Because Commissioner Goheen’s comments did not technically result in a formal order barring Goodman from filing future motions, the Court of Appeals concluded her rights were not restricted.
However, the Supreme Court petition challenges this narrow interpretation, arguing that the Court of Appeals focused on the wrong constitutional doctrine. The petition asserts the issue is not a formal prior restraint, but an unconstitutional “chilling effect.”
Citing cases like Walker v. Munro and In re Marriage of Meredith, the petition argues that a constitutional injury does not require a literal padlock on the courtroom door.
Rather, “judicial rulings that would deter a person of ordinary firmness from seeking relief may constitute an impermissible chill on the right to petition.”
The petition contends that the commissioner’s warning functions as a “scarlet letter,” essentially transforming the mother’s statutory right to seek modification under family law into a presumptively suspect act that carries the risk of sanctions.
By tying the warning explicitly to the mother’s past litigation history, the petition argues the courts are signaling that any future petitions concerning her disabled child will be viewed through a presumption of “bad faith.”

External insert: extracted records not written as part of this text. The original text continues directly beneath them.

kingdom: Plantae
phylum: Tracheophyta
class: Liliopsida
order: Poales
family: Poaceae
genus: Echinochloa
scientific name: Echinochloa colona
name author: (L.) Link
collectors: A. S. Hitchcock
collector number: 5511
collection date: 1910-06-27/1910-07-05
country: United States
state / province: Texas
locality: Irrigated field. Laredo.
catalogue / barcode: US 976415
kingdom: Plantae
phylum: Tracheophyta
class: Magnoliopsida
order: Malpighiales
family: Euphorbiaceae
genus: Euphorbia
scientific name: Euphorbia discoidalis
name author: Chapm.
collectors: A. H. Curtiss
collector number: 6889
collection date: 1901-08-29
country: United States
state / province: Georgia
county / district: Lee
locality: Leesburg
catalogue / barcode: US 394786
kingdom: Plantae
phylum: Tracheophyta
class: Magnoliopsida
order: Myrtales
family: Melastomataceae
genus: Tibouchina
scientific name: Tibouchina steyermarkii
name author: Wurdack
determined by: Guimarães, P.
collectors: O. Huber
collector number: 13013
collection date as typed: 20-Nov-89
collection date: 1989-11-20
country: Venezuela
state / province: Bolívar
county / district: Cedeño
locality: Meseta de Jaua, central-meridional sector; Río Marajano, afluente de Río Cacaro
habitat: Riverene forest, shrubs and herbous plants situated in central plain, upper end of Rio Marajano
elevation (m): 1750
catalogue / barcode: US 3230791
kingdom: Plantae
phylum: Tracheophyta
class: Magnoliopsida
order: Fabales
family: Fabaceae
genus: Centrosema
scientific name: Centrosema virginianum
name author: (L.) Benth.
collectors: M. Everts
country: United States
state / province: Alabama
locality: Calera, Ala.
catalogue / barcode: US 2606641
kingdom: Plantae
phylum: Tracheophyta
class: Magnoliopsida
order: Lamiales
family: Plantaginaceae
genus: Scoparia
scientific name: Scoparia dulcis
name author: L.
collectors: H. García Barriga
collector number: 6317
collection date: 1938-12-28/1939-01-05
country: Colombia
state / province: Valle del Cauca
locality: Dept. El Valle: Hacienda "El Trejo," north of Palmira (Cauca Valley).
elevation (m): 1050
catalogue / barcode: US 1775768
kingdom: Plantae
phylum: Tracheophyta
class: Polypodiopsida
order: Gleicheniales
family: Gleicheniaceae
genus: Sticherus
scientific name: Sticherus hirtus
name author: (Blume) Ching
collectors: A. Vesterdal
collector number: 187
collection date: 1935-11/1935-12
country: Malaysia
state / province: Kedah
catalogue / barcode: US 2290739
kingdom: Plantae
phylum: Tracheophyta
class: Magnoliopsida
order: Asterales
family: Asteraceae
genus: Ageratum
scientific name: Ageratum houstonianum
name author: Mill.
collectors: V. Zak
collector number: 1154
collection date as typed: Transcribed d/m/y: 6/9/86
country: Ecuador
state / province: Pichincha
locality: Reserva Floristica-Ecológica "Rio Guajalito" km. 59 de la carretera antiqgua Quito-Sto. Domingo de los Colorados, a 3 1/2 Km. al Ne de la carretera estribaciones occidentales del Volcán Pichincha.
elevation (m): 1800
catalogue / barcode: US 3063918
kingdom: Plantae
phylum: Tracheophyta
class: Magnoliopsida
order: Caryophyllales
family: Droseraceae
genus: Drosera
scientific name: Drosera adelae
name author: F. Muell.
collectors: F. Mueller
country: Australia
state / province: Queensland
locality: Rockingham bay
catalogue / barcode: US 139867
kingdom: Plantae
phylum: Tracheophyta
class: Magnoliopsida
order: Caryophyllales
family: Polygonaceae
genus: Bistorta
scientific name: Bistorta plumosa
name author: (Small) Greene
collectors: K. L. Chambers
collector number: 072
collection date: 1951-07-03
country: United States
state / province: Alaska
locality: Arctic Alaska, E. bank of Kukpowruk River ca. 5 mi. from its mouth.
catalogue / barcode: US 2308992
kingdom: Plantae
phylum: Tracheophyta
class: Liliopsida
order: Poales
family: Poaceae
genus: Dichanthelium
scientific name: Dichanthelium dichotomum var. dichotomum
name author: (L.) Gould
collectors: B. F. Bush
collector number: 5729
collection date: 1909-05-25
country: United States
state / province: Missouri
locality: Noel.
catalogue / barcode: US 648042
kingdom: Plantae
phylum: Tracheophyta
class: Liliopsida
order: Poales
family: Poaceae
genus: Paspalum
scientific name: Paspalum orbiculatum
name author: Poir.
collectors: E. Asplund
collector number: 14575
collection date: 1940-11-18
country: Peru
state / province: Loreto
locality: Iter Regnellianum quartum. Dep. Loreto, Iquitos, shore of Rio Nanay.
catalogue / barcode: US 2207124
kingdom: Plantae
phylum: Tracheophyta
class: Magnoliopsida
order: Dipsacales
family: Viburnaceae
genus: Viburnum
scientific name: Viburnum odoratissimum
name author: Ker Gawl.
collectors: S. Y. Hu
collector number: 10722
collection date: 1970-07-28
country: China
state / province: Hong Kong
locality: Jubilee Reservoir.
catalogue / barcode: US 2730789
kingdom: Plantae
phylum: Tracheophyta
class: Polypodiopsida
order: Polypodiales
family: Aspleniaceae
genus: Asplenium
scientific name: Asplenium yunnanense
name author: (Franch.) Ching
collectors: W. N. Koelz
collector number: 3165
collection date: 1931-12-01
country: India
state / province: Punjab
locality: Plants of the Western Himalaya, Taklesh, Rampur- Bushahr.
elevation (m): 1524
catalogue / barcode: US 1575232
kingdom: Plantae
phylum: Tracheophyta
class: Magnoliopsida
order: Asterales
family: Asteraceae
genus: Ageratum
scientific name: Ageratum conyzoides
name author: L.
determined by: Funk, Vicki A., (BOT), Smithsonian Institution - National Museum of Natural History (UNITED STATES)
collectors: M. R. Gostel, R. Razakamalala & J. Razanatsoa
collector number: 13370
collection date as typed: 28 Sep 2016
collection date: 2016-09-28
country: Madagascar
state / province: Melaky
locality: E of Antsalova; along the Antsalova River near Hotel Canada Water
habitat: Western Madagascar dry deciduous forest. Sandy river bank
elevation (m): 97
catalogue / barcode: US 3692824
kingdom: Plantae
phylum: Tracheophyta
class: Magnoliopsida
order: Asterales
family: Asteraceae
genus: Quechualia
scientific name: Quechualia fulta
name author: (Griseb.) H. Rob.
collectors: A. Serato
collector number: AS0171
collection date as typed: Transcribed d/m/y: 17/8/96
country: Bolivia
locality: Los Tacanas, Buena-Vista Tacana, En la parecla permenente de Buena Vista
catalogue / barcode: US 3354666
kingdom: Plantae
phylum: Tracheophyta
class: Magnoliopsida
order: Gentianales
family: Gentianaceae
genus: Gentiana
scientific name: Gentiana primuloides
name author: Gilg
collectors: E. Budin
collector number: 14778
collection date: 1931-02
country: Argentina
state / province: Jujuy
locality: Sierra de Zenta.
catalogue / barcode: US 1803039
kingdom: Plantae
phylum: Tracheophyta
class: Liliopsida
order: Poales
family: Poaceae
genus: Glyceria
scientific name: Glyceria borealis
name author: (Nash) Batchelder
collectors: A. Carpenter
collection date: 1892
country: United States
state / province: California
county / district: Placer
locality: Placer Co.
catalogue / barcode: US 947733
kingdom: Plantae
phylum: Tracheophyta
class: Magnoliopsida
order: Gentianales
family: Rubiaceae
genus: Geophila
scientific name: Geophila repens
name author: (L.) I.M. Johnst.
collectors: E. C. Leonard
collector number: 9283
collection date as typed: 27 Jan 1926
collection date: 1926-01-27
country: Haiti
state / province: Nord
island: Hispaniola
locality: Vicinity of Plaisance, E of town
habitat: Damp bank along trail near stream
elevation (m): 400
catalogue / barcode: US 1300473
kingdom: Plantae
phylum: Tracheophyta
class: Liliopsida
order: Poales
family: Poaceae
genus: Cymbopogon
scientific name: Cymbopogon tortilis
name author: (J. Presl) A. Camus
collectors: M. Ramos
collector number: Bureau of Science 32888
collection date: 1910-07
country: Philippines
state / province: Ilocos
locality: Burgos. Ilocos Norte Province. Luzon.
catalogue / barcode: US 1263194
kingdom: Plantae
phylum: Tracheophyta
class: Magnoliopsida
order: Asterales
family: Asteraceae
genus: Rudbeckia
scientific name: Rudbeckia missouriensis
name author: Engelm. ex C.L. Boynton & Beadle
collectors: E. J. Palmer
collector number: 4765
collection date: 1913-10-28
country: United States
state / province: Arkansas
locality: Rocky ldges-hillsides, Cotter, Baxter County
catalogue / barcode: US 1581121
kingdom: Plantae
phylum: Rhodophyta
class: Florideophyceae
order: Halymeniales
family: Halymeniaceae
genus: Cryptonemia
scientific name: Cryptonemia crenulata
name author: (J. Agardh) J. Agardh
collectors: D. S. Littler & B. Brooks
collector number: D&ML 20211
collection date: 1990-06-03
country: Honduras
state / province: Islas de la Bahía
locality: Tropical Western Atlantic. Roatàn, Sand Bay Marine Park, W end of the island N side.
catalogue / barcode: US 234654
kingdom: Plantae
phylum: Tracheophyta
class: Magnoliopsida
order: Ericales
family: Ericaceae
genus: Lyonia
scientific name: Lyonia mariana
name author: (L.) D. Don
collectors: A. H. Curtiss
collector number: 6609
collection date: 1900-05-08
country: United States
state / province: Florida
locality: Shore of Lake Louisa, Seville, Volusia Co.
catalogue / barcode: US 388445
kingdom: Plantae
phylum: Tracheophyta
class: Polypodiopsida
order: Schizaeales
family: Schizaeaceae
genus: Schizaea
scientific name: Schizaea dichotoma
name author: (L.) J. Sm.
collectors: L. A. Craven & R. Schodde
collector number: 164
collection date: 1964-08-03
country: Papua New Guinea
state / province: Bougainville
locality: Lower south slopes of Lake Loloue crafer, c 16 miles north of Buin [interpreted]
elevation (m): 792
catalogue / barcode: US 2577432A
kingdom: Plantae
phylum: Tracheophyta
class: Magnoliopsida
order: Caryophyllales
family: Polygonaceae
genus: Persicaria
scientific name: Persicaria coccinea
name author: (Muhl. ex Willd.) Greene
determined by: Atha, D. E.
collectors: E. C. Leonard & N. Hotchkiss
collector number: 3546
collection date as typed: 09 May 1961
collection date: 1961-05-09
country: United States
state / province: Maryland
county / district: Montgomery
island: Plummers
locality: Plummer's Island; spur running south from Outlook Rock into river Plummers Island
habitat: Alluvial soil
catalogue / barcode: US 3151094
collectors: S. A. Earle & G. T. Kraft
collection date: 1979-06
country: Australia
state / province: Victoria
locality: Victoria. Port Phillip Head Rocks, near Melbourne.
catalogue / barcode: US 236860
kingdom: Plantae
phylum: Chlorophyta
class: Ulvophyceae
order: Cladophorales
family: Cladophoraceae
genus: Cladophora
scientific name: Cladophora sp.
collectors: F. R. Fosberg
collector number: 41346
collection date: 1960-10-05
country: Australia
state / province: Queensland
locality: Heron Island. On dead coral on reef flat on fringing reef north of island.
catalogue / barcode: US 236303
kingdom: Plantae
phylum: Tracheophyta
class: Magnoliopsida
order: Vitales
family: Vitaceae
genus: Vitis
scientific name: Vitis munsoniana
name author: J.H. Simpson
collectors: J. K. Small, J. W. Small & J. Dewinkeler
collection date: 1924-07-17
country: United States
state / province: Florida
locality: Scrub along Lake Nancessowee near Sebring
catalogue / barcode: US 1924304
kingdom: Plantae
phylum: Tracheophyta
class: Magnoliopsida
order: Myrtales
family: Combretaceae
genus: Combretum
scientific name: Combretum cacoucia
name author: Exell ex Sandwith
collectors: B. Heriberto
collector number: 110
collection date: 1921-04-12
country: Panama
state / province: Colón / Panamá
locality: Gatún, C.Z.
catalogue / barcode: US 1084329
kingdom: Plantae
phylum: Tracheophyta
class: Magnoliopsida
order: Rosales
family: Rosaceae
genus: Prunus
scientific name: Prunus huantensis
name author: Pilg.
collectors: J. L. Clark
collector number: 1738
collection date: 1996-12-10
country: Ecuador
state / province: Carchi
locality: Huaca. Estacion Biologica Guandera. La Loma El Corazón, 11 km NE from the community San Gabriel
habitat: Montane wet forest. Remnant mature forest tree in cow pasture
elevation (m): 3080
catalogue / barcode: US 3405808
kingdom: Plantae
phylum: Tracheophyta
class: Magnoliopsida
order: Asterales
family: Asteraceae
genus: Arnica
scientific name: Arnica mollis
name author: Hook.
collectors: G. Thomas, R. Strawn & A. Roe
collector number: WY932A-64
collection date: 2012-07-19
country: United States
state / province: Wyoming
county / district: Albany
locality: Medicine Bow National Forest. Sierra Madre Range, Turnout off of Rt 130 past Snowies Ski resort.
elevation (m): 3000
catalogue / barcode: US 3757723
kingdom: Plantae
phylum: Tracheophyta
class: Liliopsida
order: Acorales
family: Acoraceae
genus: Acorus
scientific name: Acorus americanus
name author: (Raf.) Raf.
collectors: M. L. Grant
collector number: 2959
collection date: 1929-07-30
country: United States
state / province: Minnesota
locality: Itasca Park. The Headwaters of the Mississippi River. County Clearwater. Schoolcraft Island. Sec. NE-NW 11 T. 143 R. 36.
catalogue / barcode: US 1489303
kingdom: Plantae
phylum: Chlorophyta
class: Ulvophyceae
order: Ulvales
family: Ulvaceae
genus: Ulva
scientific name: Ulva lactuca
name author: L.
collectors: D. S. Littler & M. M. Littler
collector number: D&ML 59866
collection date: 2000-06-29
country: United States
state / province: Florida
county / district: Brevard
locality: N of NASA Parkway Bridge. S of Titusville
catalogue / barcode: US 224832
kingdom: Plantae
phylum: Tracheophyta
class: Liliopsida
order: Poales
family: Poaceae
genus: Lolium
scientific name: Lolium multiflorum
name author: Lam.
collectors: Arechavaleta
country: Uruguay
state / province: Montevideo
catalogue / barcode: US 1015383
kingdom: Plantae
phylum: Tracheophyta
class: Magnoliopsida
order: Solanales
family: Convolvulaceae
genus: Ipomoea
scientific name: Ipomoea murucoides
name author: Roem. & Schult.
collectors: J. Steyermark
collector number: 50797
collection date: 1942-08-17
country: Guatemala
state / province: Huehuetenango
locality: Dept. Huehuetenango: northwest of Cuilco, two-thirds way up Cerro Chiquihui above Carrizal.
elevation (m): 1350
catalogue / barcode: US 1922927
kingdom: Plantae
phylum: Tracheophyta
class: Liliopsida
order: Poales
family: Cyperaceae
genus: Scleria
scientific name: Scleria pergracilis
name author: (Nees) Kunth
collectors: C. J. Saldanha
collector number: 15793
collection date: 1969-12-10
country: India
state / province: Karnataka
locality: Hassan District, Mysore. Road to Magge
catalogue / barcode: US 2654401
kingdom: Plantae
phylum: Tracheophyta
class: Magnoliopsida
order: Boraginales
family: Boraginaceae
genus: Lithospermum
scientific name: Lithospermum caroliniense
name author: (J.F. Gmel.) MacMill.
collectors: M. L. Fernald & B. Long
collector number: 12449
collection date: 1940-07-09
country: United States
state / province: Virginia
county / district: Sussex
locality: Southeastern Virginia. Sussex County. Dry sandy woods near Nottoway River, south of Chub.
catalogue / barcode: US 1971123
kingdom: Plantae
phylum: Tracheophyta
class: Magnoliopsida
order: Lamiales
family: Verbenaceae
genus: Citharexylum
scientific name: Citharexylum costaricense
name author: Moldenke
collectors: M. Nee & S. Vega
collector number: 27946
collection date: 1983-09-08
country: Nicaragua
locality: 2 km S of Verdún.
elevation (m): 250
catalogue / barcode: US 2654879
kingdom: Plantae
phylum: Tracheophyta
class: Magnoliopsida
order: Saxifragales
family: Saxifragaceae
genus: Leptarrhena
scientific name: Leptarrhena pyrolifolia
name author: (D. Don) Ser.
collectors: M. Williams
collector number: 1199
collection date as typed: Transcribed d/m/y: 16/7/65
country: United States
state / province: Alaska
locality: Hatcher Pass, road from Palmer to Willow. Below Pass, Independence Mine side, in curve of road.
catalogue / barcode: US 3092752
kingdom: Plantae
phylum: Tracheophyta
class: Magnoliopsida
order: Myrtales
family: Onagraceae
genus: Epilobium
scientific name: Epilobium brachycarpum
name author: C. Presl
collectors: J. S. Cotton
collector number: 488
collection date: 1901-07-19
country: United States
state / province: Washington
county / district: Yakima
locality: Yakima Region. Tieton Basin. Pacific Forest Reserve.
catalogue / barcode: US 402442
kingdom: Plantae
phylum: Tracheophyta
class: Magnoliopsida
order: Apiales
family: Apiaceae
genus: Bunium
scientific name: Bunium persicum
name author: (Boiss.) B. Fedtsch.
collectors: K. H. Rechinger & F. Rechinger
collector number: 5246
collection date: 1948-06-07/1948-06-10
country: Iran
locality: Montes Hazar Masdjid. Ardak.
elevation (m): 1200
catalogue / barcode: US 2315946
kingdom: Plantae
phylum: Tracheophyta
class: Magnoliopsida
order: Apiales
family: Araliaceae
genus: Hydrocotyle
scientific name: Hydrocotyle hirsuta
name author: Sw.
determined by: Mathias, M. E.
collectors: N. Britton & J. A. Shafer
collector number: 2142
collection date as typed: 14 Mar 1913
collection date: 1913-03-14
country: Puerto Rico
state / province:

“Parents do not forfeit the constitutional right to seek judicial redress absent the procedural safeguards required for vexatious-litigant or abusive-litigation,” the petition concludes, arguing that the threat of sanctions for presenting third-party evidence of a child’s suffering creates an impermissible barrier to the courts.
Amicus Warning
A central and controversial theme in the appellate battle is the weight the courts gave to the child’s school-based services.
The trial court’s decision to deny a hearing relied heavily on the fact that the school was managing the child’s needs through an IEP and a safety plan, noting that he was making “some progress” under their care.
This reliance prompted the nonprofit Informed Choice Washington to file an amicus curiae brief supporting the petition for review. The organization warns of a deep structural problem in the lower courts’ reasoning.
While acknowledging that public schools play a critical role, ICWA and Goodman’s attorneys argue that deferring to a school system allows administrative actors to occupy a role that legally belongs to parents and judges.
Furthermore, they argue that autism treatment does not end at the classroom door. Relying solely on the school’s intervention excuses the lack of specialized, outpatient clinical support that the father, as the sole medical decision-maker, allegedly failed to implement.
The petition for review warns that making school services a reason to block an evidentiary hearing effectively transfers parental decision-making from a parent to the State without a trial.
It argues this displaces the mother’s constitutional rights and allows the father to evade judicial review of whether he is fulfilling his court-ordered responsibilities.
What’s Next
The Washington Supreme Court has not yet decided whether it will accept the petition for review.
If the justices take up the case, their ruling could establish vital precedents for how Washington courts evaluate post-order changes in children with disabilities.
They will have to balance two profound competing interests: the desire to protect children and courts from the exhausting toll of relentless litigation, and the imperative to ensure that vulnerable children do not become trapped in outdated legal frameworks as their conditions deteriorate.